ASSIGNMENT:
Show only those lines of the entries where the string "Golf" is found.

DATA RECORDS:
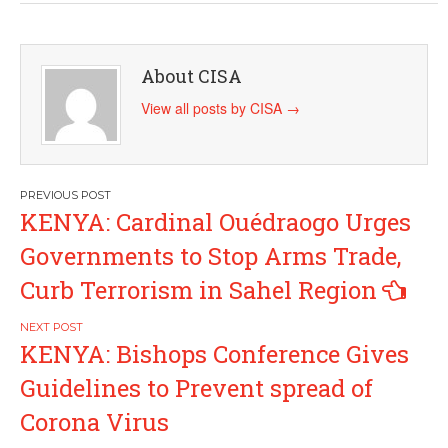
About CISA
View all posts by CISA
→
Post
KENYA: Cardinal Ouédraogo Urges
navigation
Governments to Stop Arms Trade,
Curb Terrorism in Sahel Region
KENYA: Bishops Conference Gives
Guidelines to Prevent spread of
Corona Virus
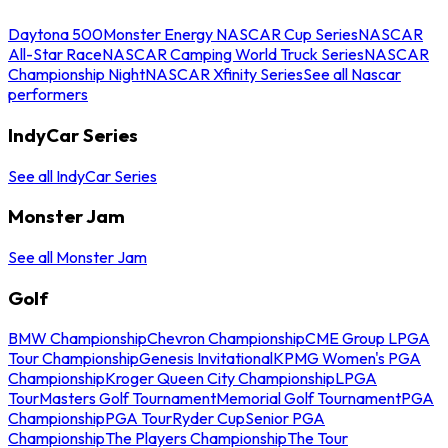
Daytona 500
Monster Energy NASCAR Cup Series
NASCAR
All-Star Race
NASCAR Camping World Truck Series
NASCAR
Championship Night
NASCAR Xfinity Series
See all Nascar
performers
IndyCar Series
See all IndyCar Series
Monster Jam
See all Monster Jam
Golf
BMW Championship
Chevron Championship
CME Group LPGA
Tour Championship
Genesis Invitational
KPMG Women's PGA
Championship
Kroger Queen City Championship
LPGA
Tour
Masters Golf Tournament
Memorial Golf Tournament
PGA
Championship
PGA Tour
Ryder Cup
Senior PGA
Championship
The Players Championship
The Tour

EXPECTED OUTPUT:
Golf
Masters Golf Tournament
Memorial Golf Tournament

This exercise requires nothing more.